4. Lukas Nelson and the Promise of the Real Have Something for Everyone
Willie Nelson headlined the vey first Pilgrimage Festival back in 2015, so it was bit of a family full-circle event to have son Lukas Nelson and the Promise of the Real at the farm this year. A day after appearing at Farm Aid, Nelson and his band played a set that satisfied both noodle dancers — as on the extended jams of “Find Yourself,” “Bad Case” and an exquisitely trippy cover of Crosby, Stills, Nash and Young’s “Carry On” — and those who love Nelson’s more contemplative moments, such as “Forgot About Georgia.” As usual, Nelson displayed his uncanny, genetic guitar chops, but also belted some of the highest, most impressive vocal notes of the entire weekend. M.M.
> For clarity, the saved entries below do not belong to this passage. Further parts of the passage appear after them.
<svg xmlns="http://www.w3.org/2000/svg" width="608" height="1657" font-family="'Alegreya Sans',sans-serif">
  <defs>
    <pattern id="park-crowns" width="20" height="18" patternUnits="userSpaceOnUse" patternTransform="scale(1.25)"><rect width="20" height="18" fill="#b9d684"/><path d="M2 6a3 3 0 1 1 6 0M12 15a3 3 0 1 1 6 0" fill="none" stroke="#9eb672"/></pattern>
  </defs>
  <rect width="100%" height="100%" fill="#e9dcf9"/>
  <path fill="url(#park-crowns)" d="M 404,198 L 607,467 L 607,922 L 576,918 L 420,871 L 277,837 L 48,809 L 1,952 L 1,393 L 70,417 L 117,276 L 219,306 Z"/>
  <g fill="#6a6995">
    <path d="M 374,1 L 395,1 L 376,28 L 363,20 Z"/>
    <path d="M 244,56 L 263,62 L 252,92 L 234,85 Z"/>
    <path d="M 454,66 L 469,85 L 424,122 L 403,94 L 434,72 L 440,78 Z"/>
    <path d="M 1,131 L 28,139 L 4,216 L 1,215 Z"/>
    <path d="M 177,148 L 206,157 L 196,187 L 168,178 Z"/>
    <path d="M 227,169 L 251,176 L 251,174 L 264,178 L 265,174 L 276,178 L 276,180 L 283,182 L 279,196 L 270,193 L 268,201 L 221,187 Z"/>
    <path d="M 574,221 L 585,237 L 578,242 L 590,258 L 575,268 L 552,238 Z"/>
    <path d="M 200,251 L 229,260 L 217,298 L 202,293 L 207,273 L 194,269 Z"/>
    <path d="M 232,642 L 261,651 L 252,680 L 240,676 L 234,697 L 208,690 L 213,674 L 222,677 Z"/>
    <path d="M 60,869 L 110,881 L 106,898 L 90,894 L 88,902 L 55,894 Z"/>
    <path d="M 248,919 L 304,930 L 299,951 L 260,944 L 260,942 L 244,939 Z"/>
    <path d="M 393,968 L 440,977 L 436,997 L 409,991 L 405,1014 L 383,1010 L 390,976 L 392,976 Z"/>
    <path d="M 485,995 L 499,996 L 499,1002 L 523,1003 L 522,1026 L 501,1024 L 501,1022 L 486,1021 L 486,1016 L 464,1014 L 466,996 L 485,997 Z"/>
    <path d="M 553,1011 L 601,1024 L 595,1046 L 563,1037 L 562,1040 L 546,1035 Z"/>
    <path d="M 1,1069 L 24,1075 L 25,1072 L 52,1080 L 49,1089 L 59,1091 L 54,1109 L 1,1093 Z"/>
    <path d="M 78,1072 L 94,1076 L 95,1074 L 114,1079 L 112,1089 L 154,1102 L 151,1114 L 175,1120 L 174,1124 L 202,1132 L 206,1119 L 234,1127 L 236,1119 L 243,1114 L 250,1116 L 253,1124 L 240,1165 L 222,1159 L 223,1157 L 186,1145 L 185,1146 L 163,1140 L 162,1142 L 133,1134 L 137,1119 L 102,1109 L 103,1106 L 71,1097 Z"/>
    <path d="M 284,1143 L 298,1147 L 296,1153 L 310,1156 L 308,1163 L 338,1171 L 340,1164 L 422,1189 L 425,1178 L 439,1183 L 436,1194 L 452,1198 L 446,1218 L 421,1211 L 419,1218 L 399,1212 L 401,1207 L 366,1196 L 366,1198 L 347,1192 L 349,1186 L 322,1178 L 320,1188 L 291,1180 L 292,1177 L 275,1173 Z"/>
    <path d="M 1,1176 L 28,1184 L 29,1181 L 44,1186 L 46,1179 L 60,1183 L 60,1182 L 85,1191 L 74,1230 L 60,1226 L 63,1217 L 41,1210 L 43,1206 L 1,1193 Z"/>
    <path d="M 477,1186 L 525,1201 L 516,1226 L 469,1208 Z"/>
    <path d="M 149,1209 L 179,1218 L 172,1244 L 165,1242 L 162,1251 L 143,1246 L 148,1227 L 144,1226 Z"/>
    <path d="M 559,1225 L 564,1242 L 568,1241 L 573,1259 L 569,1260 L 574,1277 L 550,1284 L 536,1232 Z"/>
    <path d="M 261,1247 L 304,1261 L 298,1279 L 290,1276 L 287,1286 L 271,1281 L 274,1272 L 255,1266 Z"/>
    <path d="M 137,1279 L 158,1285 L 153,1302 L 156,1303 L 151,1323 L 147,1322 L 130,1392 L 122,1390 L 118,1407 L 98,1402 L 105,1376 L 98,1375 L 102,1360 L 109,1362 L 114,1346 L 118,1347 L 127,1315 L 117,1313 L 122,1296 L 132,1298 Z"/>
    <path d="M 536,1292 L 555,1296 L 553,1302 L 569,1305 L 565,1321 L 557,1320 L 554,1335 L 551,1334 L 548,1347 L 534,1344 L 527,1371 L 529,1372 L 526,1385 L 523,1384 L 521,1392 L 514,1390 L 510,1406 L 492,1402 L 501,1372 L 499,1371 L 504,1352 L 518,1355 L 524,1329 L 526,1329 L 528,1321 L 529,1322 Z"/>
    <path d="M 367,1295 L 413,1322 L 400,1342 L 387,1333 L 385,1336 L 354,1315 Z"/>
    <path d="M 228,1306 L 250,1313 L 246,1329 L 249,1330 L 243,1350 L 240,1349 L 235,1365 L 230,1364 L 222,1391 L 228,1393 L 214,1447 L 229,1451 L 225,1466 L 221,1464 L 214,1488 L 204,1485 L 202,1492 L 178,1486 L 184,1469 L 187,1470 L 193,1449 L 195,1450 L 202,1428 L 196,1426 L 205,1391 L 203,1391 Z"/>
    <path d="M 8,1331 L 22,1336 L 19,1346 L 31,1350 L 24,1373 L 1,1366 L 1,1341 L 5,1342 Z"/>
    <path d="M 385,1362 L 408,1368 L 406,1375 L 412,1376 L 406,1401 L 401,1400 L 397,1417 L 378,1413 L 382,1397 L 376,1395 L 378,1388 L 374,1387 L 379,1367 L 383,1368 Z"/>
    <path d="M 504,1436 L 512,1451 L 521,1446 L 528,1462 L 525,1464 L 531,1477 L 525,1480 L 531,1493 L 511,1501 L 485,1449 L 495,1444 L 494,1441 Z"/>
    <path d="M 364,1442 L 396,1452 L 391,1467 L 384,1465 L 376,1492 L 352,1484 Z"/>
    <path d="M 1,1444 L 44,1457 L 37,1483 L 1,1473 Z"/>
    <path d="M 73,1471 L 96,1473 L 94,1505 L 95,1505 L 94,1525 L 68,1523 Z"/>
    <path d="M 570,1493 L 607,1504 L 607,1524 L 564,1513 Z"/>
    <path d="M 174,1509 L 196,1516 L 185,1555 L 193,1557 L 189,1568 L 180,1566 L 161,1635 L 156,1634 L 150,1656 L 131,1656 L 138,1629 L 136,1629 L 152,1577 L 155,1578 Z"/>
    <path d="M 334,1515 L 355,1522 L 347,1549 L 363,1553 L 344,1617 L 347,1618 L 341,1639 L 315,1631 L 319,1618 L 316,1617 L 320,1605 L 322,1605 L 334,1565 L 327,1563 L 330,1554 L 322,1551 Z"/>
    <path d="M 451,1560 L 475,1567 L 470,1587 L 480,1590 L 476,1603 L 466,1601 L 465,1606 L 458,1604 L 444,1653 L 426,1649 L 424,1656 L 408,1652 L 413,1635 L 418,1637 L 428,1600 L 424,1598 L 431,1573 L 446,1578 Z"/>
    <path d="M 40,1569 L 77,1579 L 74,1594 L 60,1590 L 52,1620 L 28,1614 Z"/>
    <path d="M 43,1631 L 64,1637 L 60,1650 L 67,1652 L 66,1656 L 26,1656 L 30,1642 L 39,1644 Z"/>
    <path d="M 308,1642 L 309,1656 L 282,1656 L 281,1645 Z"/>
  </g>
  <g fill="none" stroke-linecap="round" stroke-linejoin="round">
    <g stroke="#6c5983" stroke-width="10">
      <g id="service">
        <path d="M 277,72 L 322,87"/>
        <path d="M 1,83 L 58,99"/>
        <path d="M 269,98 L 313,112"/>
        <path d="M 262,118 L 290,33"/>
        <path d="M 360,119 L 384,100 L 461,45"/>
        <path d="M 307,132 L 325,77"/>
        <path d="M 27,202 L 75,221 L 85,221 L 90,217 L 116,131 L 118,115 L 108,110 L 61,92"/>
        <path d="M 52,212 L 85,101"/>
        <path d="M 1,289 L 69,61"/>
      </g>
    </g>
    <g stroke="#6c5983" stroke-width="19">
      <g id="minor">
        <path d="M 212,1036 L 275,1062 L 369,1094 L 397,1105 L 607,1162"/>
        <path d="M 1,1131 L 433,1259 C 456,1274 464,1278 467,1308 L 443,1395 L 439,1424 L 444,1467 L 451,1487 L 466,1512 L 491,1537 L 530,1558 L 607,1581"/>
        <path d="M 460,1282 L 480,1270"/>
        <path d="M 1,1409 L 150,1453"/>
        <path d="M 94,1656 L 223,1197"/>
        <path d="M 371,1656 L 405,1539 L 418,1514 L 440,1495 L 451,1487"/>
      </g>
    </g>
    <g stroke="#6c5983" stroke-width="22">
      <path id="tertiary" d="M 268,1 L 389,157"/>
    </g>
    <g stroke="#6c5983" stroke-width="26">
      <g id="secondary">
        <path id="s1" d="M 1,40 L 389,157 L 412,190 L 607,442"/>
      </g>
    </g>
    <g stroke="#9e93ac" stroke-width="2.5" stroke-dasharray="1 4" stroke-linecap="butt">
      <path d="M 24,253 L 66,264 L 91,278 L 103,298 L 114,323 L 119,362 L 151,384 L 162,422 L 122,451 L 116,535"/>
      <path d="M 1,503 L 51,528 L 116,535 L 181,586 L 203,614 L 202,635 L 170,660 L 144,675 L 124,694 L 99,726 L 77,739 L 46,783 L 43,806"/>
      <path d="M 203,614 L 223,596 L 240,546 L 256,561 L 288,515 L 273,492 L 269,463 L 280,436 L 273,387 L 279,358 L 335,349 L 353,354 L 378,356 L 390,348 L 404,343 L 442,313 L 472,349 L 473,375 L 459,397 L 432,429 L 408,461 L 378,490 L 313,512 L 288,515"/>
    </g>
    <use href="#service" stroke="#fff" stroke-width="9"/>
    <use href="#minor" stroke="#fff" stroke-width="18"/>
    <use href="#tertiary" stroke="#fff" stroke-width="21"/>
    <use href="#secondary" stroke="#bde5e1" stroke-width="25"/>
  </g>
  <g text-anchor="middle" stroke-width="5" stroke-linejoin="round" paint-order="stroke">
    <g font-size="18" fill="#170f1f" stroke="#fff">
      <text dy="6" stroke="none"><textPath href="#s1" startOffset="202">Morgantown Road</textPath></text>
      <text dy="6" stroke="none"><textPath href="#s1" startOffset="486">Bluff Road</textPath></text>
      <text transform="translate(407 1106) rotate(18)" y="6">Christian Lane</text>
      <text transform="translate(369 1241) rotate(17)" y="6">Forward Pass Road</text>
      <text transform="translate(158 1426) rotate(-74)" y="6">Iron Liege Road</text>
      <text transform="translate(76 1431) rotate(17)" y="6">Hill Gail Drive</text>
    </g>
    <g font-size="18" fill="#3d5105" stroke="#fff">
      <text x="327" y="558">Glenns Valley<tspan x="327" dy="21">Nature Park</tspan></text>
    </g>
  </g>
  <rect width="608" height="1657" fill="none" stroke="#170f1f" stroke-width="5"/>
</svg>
5. Rayland Baxter Gives an Impromptu Performance
Pilgrimage has prided itself over the years on its quirky, unexpected pop up moments, and Rayland Baxter and his band taking over the mobile music box from New Orleans-based non-profit Music Box Village definitely fit the bill. After an exceptional main stage performance, Baxter used the interactive sculpture to make a series of beats and gather an impromptu crowd. It was a unique moment to bridge the gap between the artists and the fans, and deliver on a little but of that Pilgrimage promise that anything can happen. M.M.